Brussels Spouts, Miami and Boobs
We never know where inspiration will come from. And when the usual tactics don’t work, we have to find new ones. I’ve been called a “free spirit,” which I don’t like, as it brings up insecurities about being flaky, which I suppose we all can be at times. But in the best sense it means to follow ones heart. I like to think of myself as a curious meanderer. Miami doesn’t really lend itself to my normal curious-meandering habits. Translation: I don’t walk very much here because, aside from the beach and the malls, there aren’t many places to do that. So I don’t get the opportunity to stumble upon hidden treasures on the streets or inside of little shops, or talk to locals with old stories to share.
The other day, on a desperate search for inspiration, I went on a long bike ride, then walked around most of South Beach. True, the art deco buildings are stunning, and the bungalow;s truly charming, but I wanted city, shops and people. So I walked Ocean Drive, and honestly the only thing I came up with was a photo of a mannequin with big boobs, wearing a t-shirt that said, “I’m sexy and I know it.” Don’t get me wrong, South Beach has its true beauty and soulfulness – it’s just different. So when here, I must look for inspiration on a different plane.
So I did. I looked to winter vegetables and a new client, figuring if I couldn’t find anything outside, I’d get inside the head of someone new. As a Nutritional Muse, I inspire health for a living. Putting together a plan for someone is like piecing a puzzle together. It begins with figuring out their likes and dislikes, which gives clues as to how the pieces fit. Figuring out a person’s palate, and how they react to foods, heat or cold, for example, offers clues about what they might need or not need in their diet, as well as what spices might benefit them, that they might also enjoy. But I can’t honestly give you a formula at this point – it’s become very instinctual. Often I can guess what people will eat or gravitate towards just by looking at them, and this was exactly the case with my new client, and Brussels sprouts.
Winter vegetables can be hit or miss with many people. They can be overcooked or stewed and become heavy. I prefer most raw but this can be an acquired taste – it’s not often that Brussels sprouts get served as crudités. But this was the veggie I was motivated to try for my new client. I had a feeling it was one he’d love, and given their enormous health benefits, one he could use.
Health Benefits of Brussels Sprouts
Brussels sprouts are a rich source of minerals like copper, calcium, potassium, iron, manganese and prosperous.
They’re a member of the cruciferous veggie family, along with broccoli, cauliflower and cabbage. This fiber-filled group is high in folic acid and foliate, which can ward off cancer as well as up your red blood cell count.
They are an excellent source of Vitamin K. This is essential in bone formation and can be beneficial for brain health and for keeping Alzheimer’s at bay.

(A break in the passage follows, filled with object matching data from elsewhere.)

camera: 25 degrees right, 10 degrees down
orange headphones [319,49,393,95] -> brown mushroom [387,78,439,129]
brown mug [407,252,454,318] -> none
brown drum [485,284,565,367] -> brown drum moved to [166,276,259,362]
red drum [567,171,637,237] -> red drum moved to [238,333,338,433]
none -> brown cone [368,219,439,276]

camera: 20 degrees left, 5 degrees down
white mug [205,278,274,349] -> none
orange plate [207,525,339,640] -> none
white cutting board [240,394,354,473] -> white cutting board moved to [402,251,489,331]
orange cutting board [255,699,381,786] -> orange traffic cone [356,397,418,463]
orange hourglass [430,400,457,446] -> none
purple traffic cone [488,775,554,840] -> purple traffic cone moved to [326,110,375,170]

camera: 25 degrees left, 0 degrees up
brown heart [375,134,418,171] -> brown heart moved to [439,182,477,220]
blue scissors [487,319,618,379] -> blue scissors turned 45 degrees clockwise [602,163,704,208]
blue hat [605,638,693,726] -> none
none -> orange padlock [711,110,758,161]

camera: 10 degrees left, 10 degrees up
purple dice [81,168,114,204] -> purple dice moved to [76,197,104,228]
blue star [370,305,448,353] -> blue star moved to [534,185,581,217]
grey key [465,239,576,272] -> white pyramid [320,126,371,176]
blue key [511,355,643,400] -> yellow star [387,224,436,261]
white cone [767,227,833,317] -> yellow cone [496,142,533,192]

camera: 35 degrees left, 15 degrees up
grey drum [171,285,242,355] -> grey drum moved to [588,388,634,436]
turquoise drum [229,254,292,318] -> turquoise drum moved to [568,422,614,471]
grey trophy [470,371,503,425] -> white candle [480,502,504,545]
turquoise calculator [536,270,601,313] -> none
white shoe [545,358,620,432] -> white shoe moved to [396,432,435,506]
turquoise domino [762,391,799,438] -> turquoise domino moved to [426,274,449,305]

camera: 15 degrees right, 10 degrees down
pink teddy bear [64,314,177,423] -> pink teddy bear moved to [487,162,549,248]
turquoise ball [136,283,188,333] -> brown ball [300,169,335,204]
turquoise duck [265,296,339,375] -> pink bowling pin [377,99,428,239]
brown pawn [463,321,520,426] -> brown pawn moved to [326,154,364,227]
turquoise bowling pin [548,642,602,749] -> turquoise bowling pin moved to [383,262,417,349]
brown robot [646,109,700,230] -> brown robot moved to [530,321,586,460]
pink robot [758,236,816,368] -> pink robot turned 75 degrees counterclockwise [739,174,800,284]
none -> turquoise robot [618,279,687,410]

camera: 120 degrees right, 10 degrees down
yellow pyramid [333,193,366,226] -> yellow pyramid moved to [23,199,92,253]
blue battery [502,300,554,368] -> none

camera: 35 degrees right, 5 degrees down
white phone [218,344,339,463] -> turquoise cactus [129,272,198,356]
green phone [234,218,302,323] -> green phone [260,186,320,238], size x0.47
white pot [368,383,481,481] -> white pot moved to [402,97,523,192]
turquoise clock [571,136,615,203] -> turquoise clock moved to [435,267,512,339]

The spices used in the following recipe also hold immense healing and health benefits. They enhance the flavors but also elevate the nutritional value of a dish. Please have a look at the On Spices section on my website for a full description.
Roasted Brussels Sprouts & Mushrooms with Moroccan spices
1 lb. fresh Brussels sprouts, sliced in half (tip removed)
1 lb mixed mushrooms (add after you rub the spices – you don’t want the mushrooms to get wet)
1 red onion
1 clove garlic, smashed
1 t. ground coriander
1 t. cinnamon
1 t. ground cumin
1 t. turmeric
1 t red chile flakes or ½ t chile powder
1 tsp. sumac
3 T. olive oil
Juice and zest of one lime
Salt and pepper to taste
Mix all the ingredients, except for the salt and pepper, in a blender or a bowl. Adjust seasoning to taste. If using a bowl, chop the garlic before hand.
Gently rub the Brussels sprouts with the mixture and put on a baking tray lined with parchment. Add the mushrooms, then salt the entire dish.
Cook at 400 for about 30 minutes, periodically checking to see if the mixture needs stirring. The veggies should get crispy so if it does start to brown, it’s ok.
I like to overcook these, as they get crispy and the mushrooms taste extra roasted.
Toss and adjust salt and pepper, and add extra red chile flakes if you like the heat as much as I do.